Excerpt provided -

5. The method according to claim 1, wherein the calculating and the adjusting are only performed when at least one of the following enabling

(a) the exhaust gas temperature exceeding a certain predetermined exhaust gas threshold temperature;

(b) an exhaust gas mass flow of the recirculated exhaust gas exceeding a certain predetermined exhaust gas mass flow threshold value; and

(c) the EGR rate exceeding a certain predetermined EGR rate threshold value.

6. The method of claim 1, further comprising:

when the change in the cooler efficiency is calculated: comparing the change in the cooler efficiency to a predetermined threshold value corresponding to a maximum allowable change in efficiency; and determining that the cooler is experiencing a failure when the change in the cooler efficiency exceeds the predetermined threshold value.

Dataset entries -
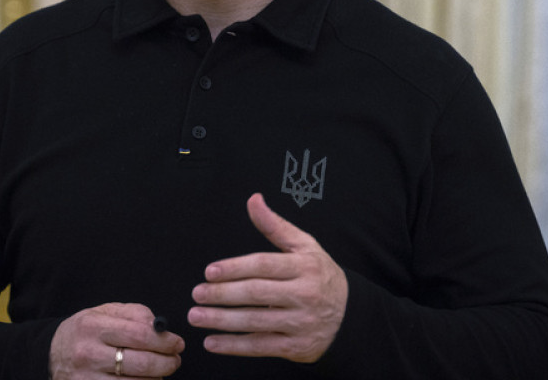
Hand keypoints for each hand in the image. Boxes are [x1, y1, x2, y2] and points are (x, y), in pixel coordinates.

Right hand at [49, 303, 183, 378]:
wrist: (52, 354)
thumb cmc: (86, 331)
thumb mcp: (104, 312)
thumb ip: (135, 314)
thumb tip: (161, 328)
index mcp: (93, 327)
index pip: (139, 335)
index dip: (165, 341)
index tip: (177, 343)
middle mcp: (88, 354)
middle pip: (141, 363)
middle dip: (167, 363)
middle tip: (175, 360)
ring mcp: (87, 379)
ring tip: (160, 372)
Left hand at [188, 193, 347, 362]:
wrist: (350, 316)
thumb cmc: (321, 276)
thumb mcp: (305, 246)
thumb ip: (275, 225)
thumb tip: (253, 200)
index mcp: (304, 267)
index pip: (264, 265)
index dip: (234, 268)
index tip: (210, 272)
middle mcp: (304, 294)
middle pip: (256, 293)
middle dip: (222, 294)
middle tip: (197, 293)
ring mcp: (300, 323)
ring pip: (255, 321)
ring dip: (221, 320)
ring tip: (196, 316)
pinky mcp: (295, 347)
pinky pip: (260, 346)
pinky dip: (233, 346)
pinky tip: (212, 342)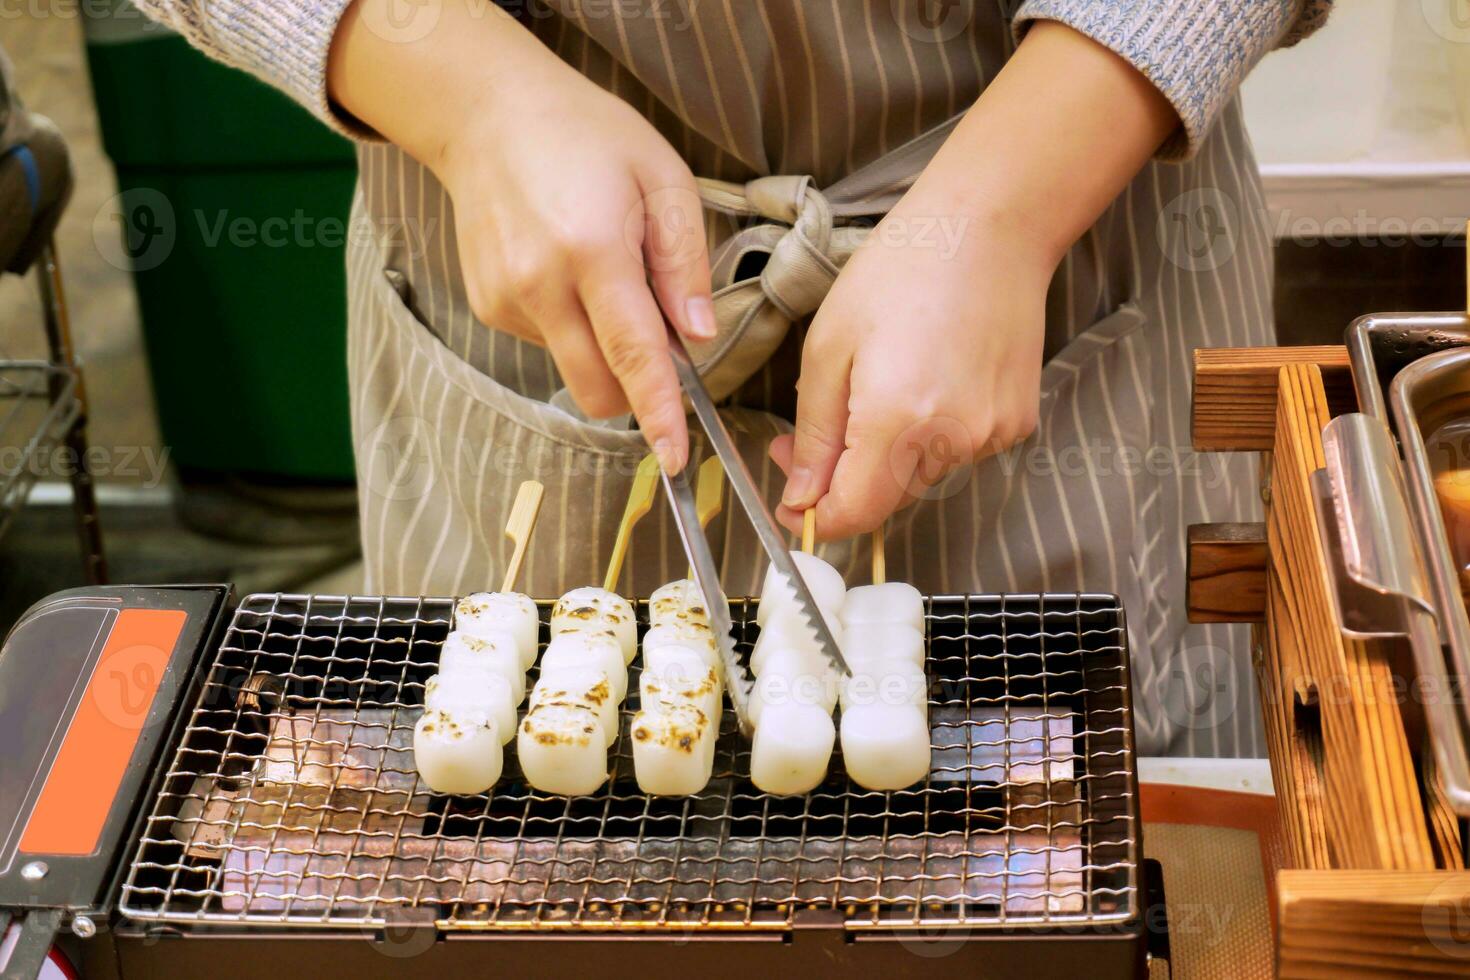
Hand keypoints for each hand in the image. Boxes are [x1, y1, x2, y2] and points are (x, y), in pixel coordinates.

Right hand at [328, 0, 713, 471]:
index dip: (659, 412)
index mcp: (592, 251)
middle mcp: (541, 285)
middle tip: (661, 338)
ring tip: (604, 272)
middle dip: (636, 393)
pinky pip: (547, 343)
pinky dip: (571, 325)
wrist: (488, 113)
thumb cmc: (586, 134)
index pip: (633, 354)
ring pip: (573, 368)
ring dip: (603, 349)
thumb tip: (698, 336)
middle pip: (597, 388)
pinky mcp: (489, 305)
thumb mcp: (662, 176)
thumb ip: (684, 261)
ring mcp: (506, 299)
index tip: (675, 456)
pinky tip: (567, 268)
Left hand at [769, 19, 1176, 536]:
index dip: (815, 519)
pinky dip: (930, 436)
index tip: (791, 505)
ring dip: (887, 457)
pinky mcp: (1015, 423)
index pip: (854, 513)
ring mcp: (991, 434)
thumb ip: (814, 435)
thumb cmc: (900, 271)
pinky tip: (925, 381)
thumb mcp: (828, 347)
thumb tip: (799, 498)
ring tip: (875, 389)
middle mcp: (953, 439)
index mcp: (898, 420)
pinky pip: (956, 452)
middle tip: (809, 437)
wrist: (988, 229)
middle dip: (842, 480)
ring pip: (920, 478)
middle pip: (885, 500)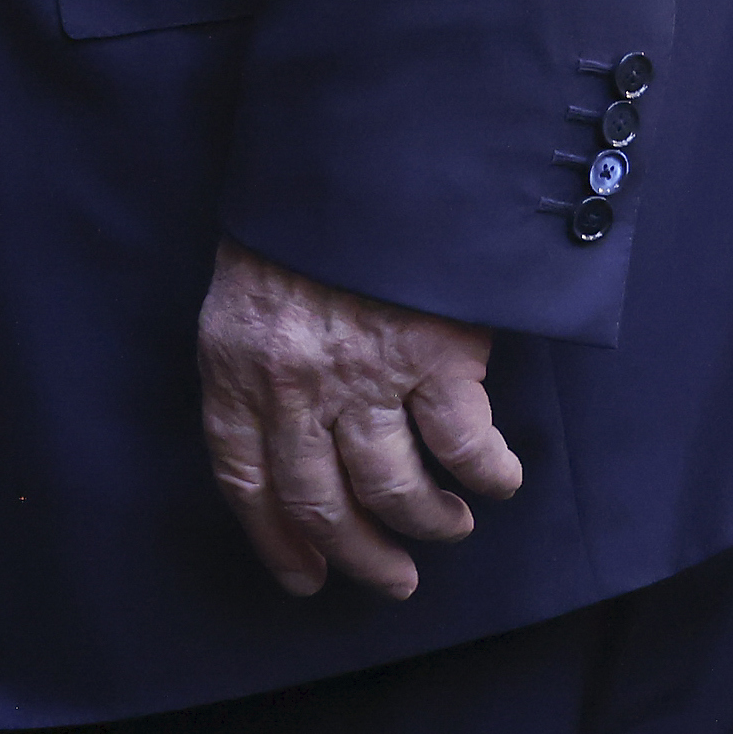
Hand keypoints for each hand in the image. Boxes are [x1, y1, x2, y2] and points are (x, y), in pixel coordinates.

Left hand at [196, 239, 520, 598]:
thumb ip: (259, 361)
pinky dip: (487, 476)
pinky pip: (463, 449)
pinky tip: (496, 478)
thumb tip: (288, 441)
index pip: (243, 476)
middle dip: (359, 556)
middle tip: (393, 581)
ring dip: (427, 525)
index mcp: (236, 361)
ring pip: (394, 491)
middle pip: (320, 501)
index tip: (304, 577)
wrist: (361, 152)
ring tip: (447, 526)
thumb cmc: (302, 216)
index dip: (273, 537)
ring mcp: (365, 374)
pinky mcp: (434, 359)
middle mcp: (294, 381)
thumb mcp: (248, 286)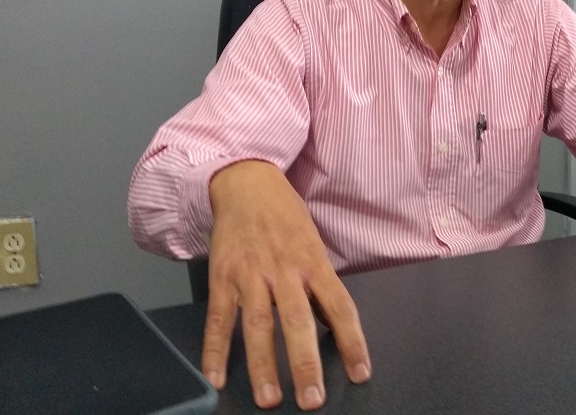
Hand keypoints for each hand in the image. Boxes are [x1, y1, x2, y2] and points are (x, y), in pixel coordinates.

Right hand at [201, 160, 370, 409]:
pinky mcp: (222, 276)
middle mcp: (284, 270)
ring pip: (258, 325)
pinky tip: (216, 377)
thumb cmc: (285, 215)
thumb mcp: (313, 243)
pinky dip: (215, 350)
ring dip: (263, 365)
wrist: (246, 183)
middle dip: (305, 363)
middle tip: (311, 399)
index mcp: (313, 262)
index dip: (352, 341)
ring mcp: (251, 274)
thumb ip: (320, 285)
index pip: (340, 307)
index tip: (361, 372)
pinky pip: (219, 318)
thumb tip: (332, 325)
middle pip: (297, 321)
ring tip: (270, 398)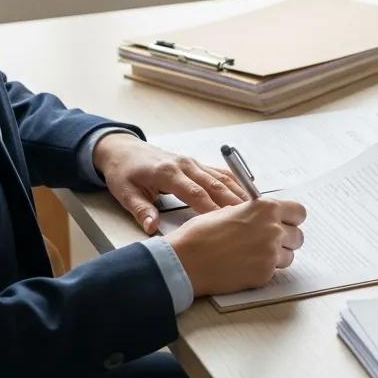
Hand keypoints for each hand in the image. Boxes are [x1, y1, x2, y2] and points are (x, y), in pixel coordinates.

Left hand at [93, 133, 245, 233]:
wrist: (123, 149)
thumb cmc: (124, 172)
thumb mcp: (125, 193)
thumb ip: (140, 210)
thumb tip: (152, 228)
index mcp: (167, 173)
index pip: (194, 193)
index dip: (211, 209)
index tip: (224, 224)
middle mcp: (184, 165)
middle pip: (214, 185)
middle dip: (232, 202)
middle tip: (249, 219)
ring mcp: (192, 162)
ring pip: (220, 178)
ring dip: (237, 192)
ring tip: (254, 209)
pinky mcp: (195, 163)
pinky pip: (219, 172)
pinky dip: (234, 182)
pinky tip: (246, 194)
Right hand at [166, 198, 306, 296]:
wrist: (187, 260)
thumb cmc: (202, 234)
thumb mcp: (231, 211)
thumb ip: (255, 213)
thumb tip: (265, 218)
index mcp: (266, 208)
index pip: (299, 212)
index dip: (292, 219)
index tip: (287, 223)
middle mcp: (273, 229)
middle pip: (298, 236)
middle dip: (286, 240)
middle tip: (268, 243)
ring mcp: (271, 252)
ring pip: (289, 256)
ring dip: (277, 256)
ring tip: (254, 255)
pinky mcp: (265, 273)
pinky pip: (275, 272)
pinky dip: (264, 270)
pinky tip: (246, 266)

Exercise tasks -
1) Please reproduce the stretch of the EGR cooler claims from "(a) the exhaust" through "predetermined threshold value.".
2) Answer these questions from the EGR cooler claims:
(a) In condition (a), what must the exhaust gas temperature exceed?
(b) Which claim does claim 6 build on?
(c) In claim 6, what does the predetermined threshold value correspond to?

Answers for the exercise -
1)
(a) the exhaust gas temperature exceeding a certain predetermined exhaust gas threshold temperature;

(b) an exhaust gas mass flow of the recirculated exhaust gas exceeding a certain predetermined exhaust gas mass flow threshold value; and

(c) the EGR rate exceeding a certain predetermined EGR rate threshold value.

6. The method of claim 1, further comprising:

when the change in the cooler efficiency is calculated: comparing the change in the cooler efficiency to a predetermined threshold value corresponding to a maximum allowable change in efficiency; and determining that the cooler is experiencing a failure when the change in the cooler efficiency exceeds the predetermined threshold value.

2)
(a) A certain predetermined exhaust gas threshold temperature.
(b) Claim 1.
(c) A maximum allowable change in efficiency.